The weight of the conflict that had started in Israel moved into the West Bank and Ta'ayush members followed with food, blankets, humanitarian aid and acts of support. Members wanted to make a clear statement against the methods of occupation and held vigils and demonstrations. Over the next six months Efrat listened and learnt about the methods Ta'ayush members used. The group was not hierarchical, had no leadership but worked with passion and dedication for the upholding of human rights for all. There are now also groups in Tel Aviv, Haifa and Bethlehem.
The work in Nu'aman village began three years ago after some Israelis made a night visit to the residents demanding that they sell their properties, accept compensation and move away. Villagers were told "We are going to build on your village so you might as well leave now." They approached Efrat and Ta'ayush who have been visiting and responding to concerns ever since.
Two years ago a member of the EAPPI approached Efrat to give a talk on the Ta'ayush activities. Swedish EA Martin Smedjeback had met her at a vigil being held in Abu Dis (at the site where the Wall had first been
constructed) when Gandhi's grandson visitted. With the discovery of their common themes it was inevitable that it would lead to the mutual support of members of the two organisations. This was particularly the case in seeking to show solidarity and raise awareness of the pressures being applied to the Nu'aman residents.
Since that time subsequent groups of Bethlehem and Jerusalem EA's have continued to work with Efrat and Ta'ayush. The latest event occurred on 1st December 2006 when Efrat learnt from her local grapevine contacts that Israeli settlers had been emailing to plan a protest march to the village.
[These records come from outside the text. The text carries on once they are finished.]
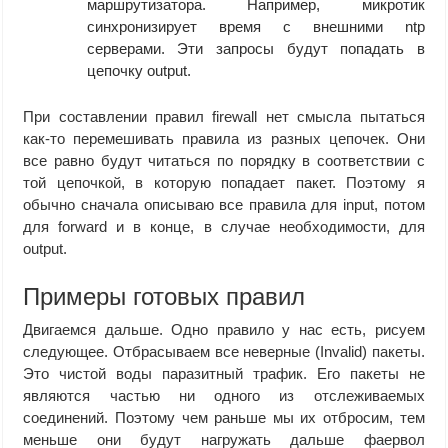
маршрутизатора. Например, микротик
синхронизирует время с внешними ntp
серверами. Эти запросы будут попадать в
цепочку output.
При составлении правил firewall нет смысла пытаться
как-то перемешивать правила из разных цепочек. Они
все равно будут читаться по порядку в соответствии с
той цепочкой, в которую попадает пакет. Поэтому я
обычно сначала описываю все правила для input, потом
для forward и в конце, в случае необходимости, для
output.
Примеры готовых правил
Двигаемся дальше. Одно правило у нас есть, рисуем
следующее. Отбрасываем все неверные (Invalid) пакеты.
Это чистой воды паразитный трафик. Его пакеты не
являются частью ни одного из отслеживаемых
соединений. Поэтому чем раньше мы их отбросим, тем
меньше они будут нагружать дальше фаервол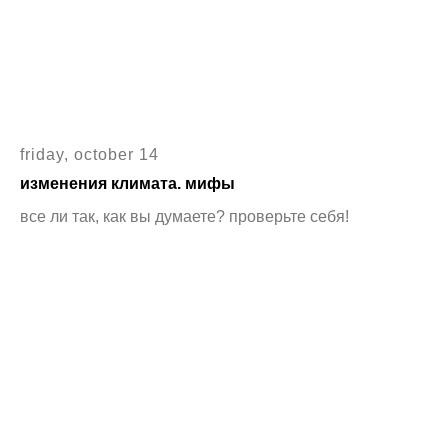
friday, october 14
изменения климата. мифы
все ли так, как вы думаете? проверьте себя!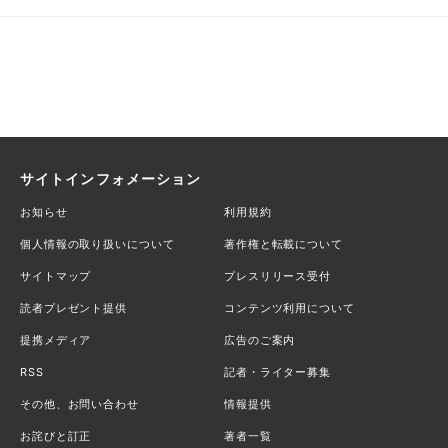
サイトインフォメーション
お知らせ
利用規約
個人情報の取り扱いについて
著作権と転載について
サイトマップ
プレスリリース受付
読者プレゼント提供
コンテンツ利用について
提携メディア
広告のご案内
RSS
記者・ライター募集
その他、お問い合わせ
情報提供
お詫びと訂正
著者一覧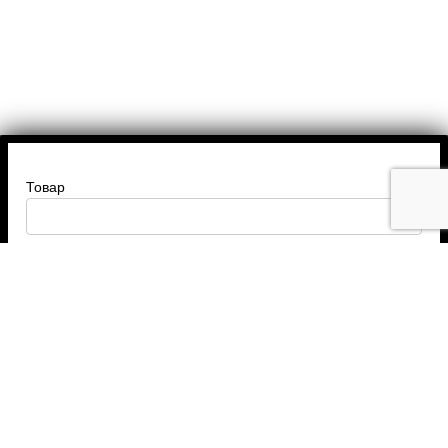
Товар
Введите ваше имя
Введите номер телефона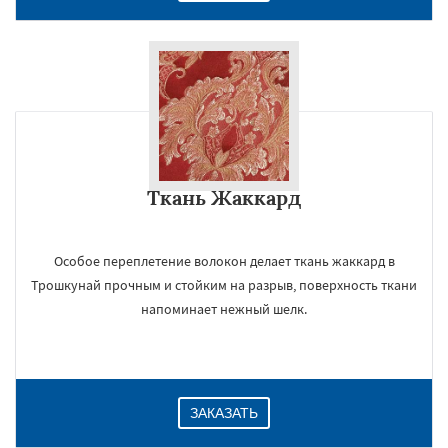
Ткань Жаккард
Особое переплетение волокон делает ткань жаккард в
Трошкунай прочным и стойким на разрыв, поверхность ткани
напоминает нежный шелк.
ЗАКАЗАТЬ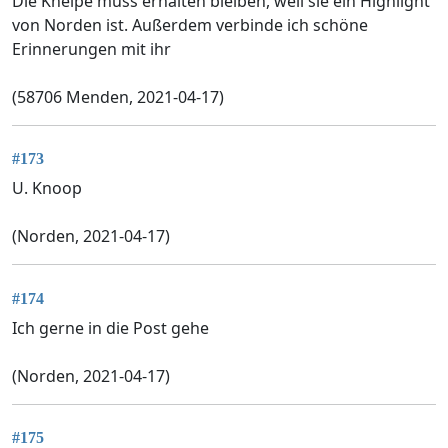
Die Kneipe muss erhalten bleiben, weil sie ein Highlight
von Norden ist. Außerdem verbinde ich schöne
Erinnerungen mit ihr
(58706 Menden, 2021-04-17)
#173
U. Knoop
(Norden, 2021-04-17)
#174
Ich gerne in die Post gehe
(Norden, 2021-04-17)
#175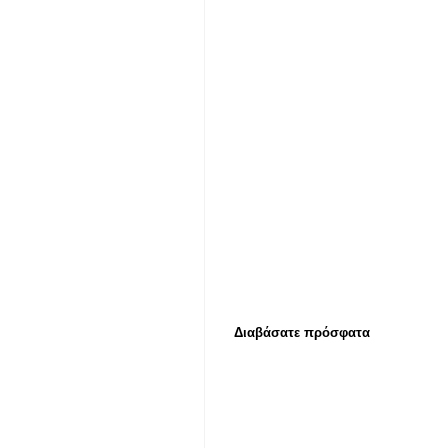
Διαβάσατε πρόσφατα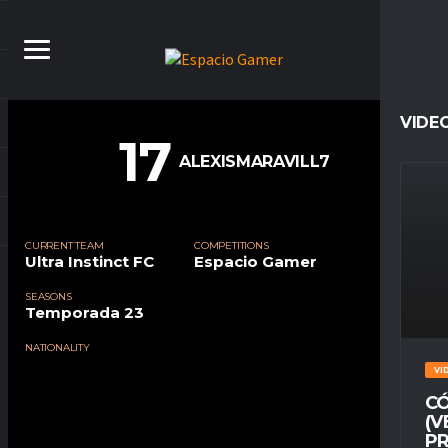
VIDE
17
ALEXISMARAVILL7
CURRENT TEAM
COMPETITIONS
Ultra Instinct FC
Espacio Gamer
SEASONS
Temporada 23
NATIONALITY
VI
CÓ
(V
PR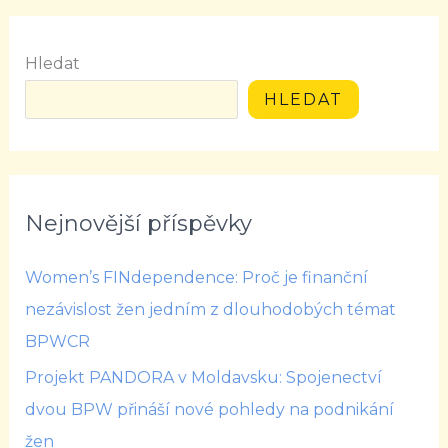
Hledat
HLEDAT
Nejnovější příspěvky
Women’s FINdependence: Proč je finanční
nezávislost žen jedním z dlouhodobých témat
BPWCR
Projekt PANDORA v Moldavsku: Spojenectví
dvou BPW přináší nové pohledy na podnikání
žen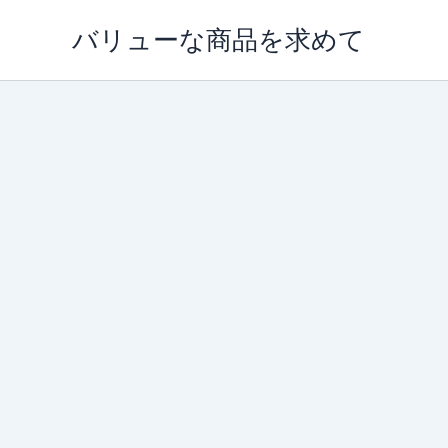
内
バリューな商品を求めて
容
を
ス
キ
ッ
プ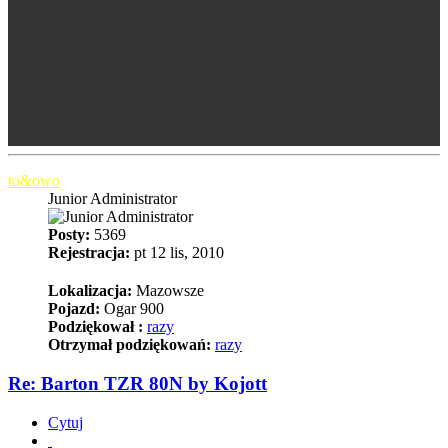
to&owo
Junior Administrator
Posty:
5369
Rejestracja:
pt 12 lis, 2010
Lokalizacja:
Mazowsze
Pojazd:
Ogar 900
Podziękował :
razy
Otrzymał podziękowań:
razy
Re: Barton TZR 80N by Kojott
Cytuj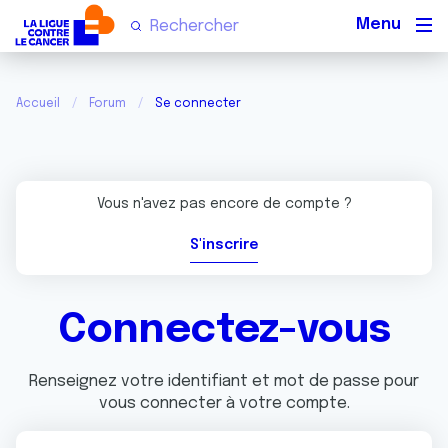
Men
Accueil
Forum
Se connecter
Vous n'avez pas encore de compte ?
S'inscrire
Connectez-vous
Renseignez votre identifiant et mot de passe pour
vous connecter à votre compte.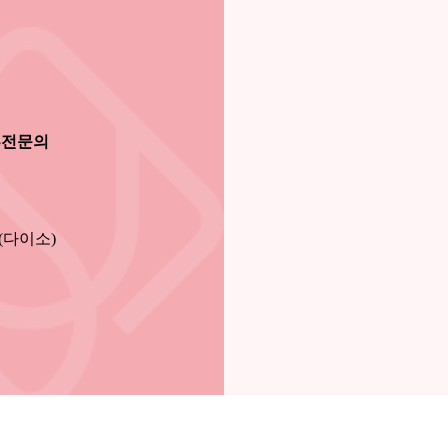
부전문의
(다이소)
They were anxious to get their new bypass highway completed. This would
give them faster access to their settlements even though the construction work across village land is already progressing at great speed. The villagers will not be able to use this road on their land, just as they can't use the road at the yellow gate. Five EA's and five members of Ta'ayush met in the village and attended the checkpoint to witness the march and demonstrate solidarity with the villagers.
It is the task of our programme to undertake this sort of presence and it is a privilege to meet and work with such dedicated and caring Israeli people such as those in Ta'ayush.